> Enunciado:
Cuenta las líneas del listado que contienen la palabra "Number", distinguiendo entre mayúsculas y minúsculas. Responde solo con el número.

☆ ☆ ☆ ☆

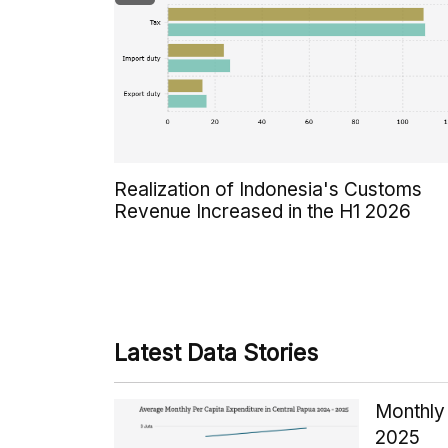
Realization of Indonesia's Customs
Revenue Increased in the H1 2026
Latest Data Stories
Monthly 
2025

☆ ☆ ☆ ☆

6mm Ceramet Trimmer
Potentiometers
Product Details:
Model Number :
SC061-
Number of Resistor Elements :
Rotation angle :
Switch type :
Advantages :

☆ ☆ ☆ ☆

> Solución:
2